*Assigned task*.
Line filter on the word "lstlisting": copy each matching line from the entries.

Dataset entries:
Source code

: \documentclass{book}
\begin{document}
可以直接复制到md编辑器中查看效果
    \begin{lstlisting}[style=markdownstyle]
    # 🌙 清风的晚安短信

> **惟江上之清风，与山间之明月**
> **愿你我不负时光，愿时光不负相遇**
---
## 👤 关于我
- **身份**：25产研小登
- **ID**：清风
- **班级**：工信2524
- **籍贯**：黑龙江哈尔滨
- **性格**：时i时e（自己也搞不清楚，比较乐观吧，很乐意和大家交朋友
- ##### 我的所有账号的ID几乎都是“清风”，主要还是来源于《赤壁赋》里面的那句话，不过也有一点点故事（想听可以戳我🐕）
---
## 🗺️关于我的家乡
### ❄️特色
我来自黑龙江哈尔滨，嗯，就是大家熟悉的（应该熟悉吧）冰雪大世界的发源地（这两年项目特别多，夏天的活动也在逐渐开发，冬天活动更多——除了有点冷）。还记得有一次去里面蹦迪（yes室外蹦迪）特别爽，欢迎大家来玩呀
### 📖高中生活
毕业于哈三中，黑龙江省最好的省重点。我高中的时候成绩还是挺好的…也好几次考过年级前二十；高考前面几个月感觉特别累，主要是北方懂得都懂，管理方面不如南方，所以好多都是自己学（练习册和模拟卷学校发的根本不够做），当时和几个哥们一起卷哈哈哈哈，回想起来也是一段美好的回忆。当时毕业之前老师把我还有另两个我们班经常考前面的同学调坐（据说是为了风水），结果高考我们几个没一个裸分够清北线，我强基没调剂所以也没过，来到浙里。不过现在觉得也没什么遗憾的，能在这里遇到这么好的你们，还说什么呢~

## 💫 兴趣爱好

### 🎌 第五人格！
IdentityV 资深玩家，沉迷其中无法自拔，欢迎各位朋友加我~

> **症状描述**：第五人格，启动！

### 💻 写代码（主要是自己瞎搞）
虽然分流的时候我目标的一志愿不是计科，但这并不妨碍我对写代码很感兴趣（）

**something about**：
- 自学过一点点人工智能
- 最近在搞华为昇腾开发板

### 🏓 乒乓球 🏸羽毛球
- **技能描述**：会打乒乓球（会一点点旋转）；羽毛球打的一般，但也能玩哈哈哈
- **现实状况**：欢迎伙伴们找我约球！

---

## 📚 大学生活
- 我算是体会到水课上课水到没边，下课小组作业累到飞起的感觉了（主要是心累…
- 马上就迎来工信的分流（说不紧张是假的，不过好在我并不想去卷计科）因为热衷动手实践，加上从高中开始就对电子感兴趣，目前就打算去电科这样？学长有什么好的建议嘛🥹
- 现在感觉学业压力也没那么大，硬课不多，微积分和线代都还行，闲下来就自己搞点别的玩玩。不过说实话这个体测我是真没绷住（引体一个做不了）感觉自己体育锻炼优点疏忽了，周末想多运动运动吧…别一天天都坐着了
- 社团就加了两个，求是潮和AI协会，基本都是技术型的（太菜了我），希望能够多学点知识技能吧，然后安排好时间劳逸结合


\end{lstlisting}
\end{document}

*Output for this task*.
    \begin{lstlisting}[style=markdownstyle]
\end{lstlisting}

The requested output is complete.